> **Assigned task**
All records that follow are to be output exactly.

> **Data for review**
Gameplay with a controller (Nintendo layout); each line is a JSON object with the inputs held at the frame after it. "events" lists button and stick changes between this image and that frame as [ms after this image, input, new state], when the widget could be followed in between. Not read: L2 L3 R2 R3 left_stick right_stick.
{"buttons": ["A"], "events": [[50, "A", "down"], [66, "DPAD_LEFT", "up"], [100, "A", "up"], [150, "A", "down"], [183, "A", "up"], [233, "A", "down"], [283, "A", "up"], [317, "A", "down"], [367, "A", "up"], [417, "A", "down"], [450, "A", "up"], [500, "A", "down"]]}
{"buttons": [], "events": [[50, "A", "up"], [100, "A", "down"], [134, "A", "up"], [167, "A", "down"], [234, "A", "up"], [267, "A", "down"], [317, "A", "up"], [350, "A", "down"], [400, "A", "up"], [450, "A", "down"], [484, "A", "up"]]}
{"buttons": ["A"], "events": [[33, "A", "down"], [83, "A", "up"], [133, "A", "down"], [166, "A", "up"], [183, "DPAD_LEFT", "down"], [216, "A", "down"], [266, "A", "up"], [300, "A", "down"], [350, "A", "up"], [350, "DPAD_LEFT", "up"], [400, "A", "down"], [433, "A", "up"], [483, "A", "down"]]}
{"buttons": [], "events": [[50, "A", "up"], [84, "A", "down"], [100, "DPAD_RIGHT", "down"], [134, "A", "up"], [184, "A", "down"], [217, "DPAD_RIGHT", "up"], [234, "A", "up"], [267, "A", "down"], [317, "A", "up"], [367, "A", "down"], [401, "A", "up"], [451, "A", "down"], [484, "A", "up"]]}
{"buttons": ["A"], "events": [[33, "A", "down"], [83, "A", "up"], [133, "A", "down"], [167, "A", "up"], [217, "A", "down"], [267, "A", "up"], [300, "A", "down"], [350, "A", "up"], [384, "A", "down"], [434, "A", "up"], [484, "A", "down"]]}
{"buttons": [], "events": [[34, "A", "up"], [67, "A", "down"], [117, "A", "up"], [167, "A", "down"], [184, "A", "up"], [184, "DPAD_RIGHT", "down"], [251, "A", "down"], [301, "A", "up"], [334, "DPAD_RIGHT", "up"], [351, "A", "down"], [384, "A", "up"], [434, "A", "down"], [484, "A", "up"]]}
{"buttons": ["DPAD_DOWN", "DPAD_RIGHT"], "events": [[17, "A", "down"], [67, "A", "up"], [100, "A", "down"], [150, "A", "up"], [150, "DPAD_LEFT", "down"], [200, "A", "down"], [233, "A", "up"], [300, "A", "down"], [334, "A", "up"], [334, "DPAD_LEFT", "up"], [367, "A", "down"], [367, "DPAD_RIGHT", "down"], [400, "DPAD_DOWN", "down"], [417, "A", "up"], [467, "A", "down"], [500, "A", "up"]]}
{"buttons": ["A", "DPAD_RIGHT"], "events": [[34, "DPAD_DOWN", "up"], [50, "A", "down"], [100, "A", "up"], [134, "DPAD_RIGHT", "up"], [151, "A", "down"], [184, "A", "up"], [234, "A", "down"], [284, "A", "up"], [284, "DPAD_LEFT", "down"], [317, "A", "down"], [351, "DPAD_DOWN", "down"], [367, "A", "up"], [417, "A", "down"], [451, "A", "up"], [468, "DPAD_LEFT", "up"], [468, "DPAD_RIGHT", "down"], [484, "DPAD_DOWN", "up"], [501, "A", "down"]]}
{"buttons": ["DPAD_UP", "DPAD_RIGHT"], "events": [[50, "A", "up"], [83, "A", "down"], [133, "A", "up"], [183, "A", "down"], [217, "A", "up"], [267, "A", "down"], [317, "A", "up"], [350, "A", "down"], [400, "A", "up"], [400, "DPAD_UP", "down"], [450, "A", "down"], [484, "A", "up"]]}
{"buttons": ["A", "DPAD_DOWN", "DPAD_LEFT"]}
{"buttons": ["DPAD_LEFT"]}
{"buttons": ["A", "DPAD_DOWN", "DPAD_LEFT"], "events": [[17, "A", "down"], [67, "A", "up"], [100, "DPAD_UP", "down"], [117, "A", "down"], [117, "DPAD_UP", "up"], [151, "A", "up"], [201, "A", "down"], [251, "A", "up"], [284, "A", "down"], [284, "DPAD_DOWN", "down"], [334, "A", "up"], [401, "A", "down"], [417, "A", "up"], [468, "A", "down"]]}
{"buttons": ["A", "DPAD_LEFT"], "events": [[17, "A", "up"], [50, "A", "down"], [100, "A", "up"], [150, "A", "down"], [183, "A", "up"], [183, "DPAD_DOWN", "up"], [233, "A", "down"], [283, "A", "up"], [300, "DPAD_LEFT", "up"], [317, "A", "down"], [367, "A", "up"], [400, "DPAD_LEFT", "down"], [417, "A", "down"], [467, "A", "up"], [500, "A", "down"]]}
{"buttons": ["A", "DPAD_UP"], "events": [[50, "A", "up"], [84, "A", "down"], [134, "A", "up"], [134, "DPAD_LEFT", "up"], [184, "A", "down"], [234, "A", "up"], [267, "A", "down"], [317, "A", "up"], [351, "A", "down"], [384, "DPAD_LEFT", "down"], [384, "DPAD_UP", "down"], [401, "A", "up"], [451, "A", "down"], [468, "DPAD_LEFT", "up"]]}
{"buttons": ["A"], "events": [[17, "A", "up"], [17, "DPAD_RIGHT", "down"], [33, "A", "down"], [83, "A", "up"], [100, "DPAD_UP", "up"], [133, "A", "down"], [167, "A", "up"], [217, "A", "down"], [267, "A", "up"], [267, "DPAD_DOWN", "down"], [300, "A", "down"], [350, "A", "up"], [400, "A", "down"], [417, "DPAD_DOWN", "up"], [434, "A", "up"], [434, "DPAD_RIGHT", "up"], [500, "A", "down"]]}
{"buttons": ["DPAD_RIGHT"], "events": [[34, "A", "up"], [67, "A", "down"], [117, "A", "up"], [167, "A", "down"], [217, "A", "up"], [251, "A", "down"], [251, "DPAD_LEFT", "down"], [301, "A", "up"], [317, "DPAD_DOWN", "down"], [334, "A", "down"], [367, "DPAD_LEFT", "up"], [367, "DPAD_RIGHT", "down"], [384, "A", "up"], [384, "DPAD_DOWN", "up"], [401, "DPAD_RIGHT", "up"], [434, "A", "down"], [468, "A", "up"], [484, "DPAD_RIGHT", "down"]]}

> **Answer to this problem**
Gameplay with a controller (Nintendo layout); each line is a JSON object with the inputs held at the frame after it. "events" lists button and stick changes between this image and that frame as [ms after this image, input, new state], when the widget could be followed in between. Not read: L2 L3 R2 R3 left_stick right_stick.
{"buttons": ["A"], "events": [[50, "A", "down"], [66, "DPAD_LEFT", "up"], [100, "A", "up"], [150, "A", "down"], [183, "A", "up"], [233, "A", "down"], [283, "A", "up"], [317, "A", "down"], [367, "A", "up"], [417, "A", "down"], [450, "A", "up"], [500, "A", "down"]]}
{"buttons": [], "events": [[50, "A", "up"], [100, "A", "down"], [134, "A", "up"], [167, "A", "down"], [234, "A", "up"], [267, "A", "down"], [317, "A", "up"], [350, "A", "down"], [400, "A", "up"], [450, "A", "down"], [484, "A", "up"]]}
{"buttons": ["A"], "events": [[33, "A", "down"], [83, "A", "up"], [133, "A", "down"], [166, "A", "up"], [183, "DPAD_LEFT", "down"], [216, "A", "down"], [266, "A", "up"], [300, "A", "down"], [350, "A", "up"], [350, "DPAD_LEFT", "up"], [400, "A", "down"], [433, "A", "up"], [483, "A", "down"]]}
{"buttons": [], "events": [[50, "A", "up"], [84, "A", "down"], [100, "DPAD_RIGHT", "down"], [134, "A", "up"], [184, "A", "down"], [217, "DPAD_RIGHT", "up"], [234, "A", "up"], [267, "A", "down"], [317, "A", "up"], [367, "A", "down"], [401, "A", "up"], [451, "A", "down"], [484, "A", "up"]]}
{"buttons": ["A"], "events": [[33, "A", "down"], [83, "A", "up"], [133, "A", "down"], [167, "A", "up"], [217, "A", "down"], [267, "A", "up"], [300, "A", "down"], [350, "A", "up"], [384, "A", "down"], [434, "A", "up"], [484, "A", "down"]]}
{"buttons": [], "events": [[34, "A", "up"], [67, "A", "down"], [117, "A", "up"], [167, "A", "down"], [184, "A", "up"], [184, "DPAD_RIGHT", "down"], [251, "A", "down"], [301, "A", "up"], [334, "DPAD_RIGHT", "up"], [351, "A", "down"], [384, "A", "up"], [434, "A", "down"], [484, "A", "up"]]}
{"buttons": ["DPAD_DOWN", "DPAD_RIGHT"], "events": [[17, "A", "down"], [67, "A", "up"], [100, "A", "down"], [150, "A", "up"], [150, "DPAD_LEFT", "down"], [200, "A", "down"], [233, "A", "up"], [300, "A", "down"], [334, "A", "up"], [334, "DPAD_LEFT", "up"], [367, "A", "down"], [367, "DPAD_RIGHT", "down"], [400, "DPAD_DOWN", "down"], [417, "A", "up"], [467, "A", "down"], [500, "A", "up"]]}
{"buttons": ["A", "DPAD_RIGHT"], "events": [[34, "DPAD_DOWN", "up"], [50, "A", "down"], [100, "A", "up"], [134, "DPAD_RIGHT", "up"], [151, "A", "down"], [184, "A", "up"], [234, "A", "down"], [284, "A", "up"], [284, "DPAD_LEFT", "down"], [317, "A", "down"], [351, "DPAD_DOWN", "down"], [367, "A", "up"], [417, "A", "down"], [451, "A", "up"], [468, "DPAD_LEFT", "up"], [468, "DPAD_RIGHT", "down"], [484, "DPAD_DOWN", "up"], [501, "A", "down"]]}
{"buttons": ["DPAD_UP", "DPAD_RIGHT"], "events": [[50, "A", "up"], [83, "A", "down"], [133, "A", "up"], [183, "A", "down"], [217, "A", "up"], [267, "A", "down"], [317, "A", "up"], [350, "A", "down"], [400, "A", "up"], [400, "DPAD_UP", "down"], [450, "A", "down"], [484, "A", "up"]]}
{"buttons": ["A", "DPAD_DOWN", "DPAD_LEFT"]}
{"buttons": ["DPAD_LEFT"]}
{"buttons": ["A", "DPAD_DOWN", "DPAD_LEFT"], "events": [[17, "A", "down"], [67, "A", "up"], [100, "DPAD_UP", "down"], [117, "A", "down"], [117, "DPAD_UP", "up"], [151, "A", "up"], [201, "A", "down"], [251, "A", "up"], [284, "A", "down"], [284, "DPAD_DOWN", "down"], [334, "A", "up"], [401, "A", "down"], [417, "A", "up"], [468, "A", "down"]]}
{"buttons": ["A", "DPAD_LEFT"], "events": [[17, "A", "up"], [50, "A", "down"], [100, "A", "up"], [150, "A", "down"], [183, "A", "up"], [183, "DPAD_DOWN", "up"], [233, "A", "down"], [283, "A", "up"], [300, "DPAD_LEFT", "up"], [317, "A", "down"], [367, "A", "up"], [400, "DPAD_LEFT", "down"], [417, "A", "down"], [467, "A", "up"], [500, "A", "down"]]}
{"buttons": ["A", "DPAD_UP"], "events": [[50, "A", "up"], [84, "A", "down"], [134, "A", "up"], [134, "DPAD_LEFT", "up"], [184, "A", "down"], [234, "A", "up"], [267, "A", "down"], [317, "A", "up"], [351, "A", "down"], [384, "DPAD_LEFT", "down"], [384, "DPAD_UP", "down"], [401, "A", "up"], [451, "A", "down"], [468, "DPAD_LEFT", "up"]]}
{"buttons": ["A"], "events": [[17, "A", "up"], [17, "DPAD_RIGHT", "down"], [33, "A", "down"], [83, "A", "up"], [100, "DPAD_UP", "up"], [133, "A", "down"], [167, "A", "up"], [217, "A", "down"], [267, "A", "up"], [267, "DPAD_DOWN", "down"], [300, "A", "down"], [350, "A", "up"], [400, "A", "down"], [417, "DPAD_DOWN", "up"], [434, "A", "up"], [434, "DPAD_RIGHT", "up"], [500, "A", "down"]]}
{"buttons": ["DPAD_RIGHT"], "events": [[34, "A", "up"], [67, "A", "down"], [117, "A", "up"], [167, "A", "down"], [217, "A", "up"], [251, "A", "down"], [251, "DPAD_LEFT", "down"], [301, "A", "up"], [317, "DPAD_DOWN", "down"], [334, "A", "down"], [367, "DPAD_LEFT", "up"], [367, "DPAD_RIGHT", "down"], [384, "A", "up"], [384, "DPAD_DOWN", "up"], [401, "DPAD_RIGHT", "up"], [434, "A", "down"], [468, "A", "up"], [484, "DPAD_RIGHT", "down"]]}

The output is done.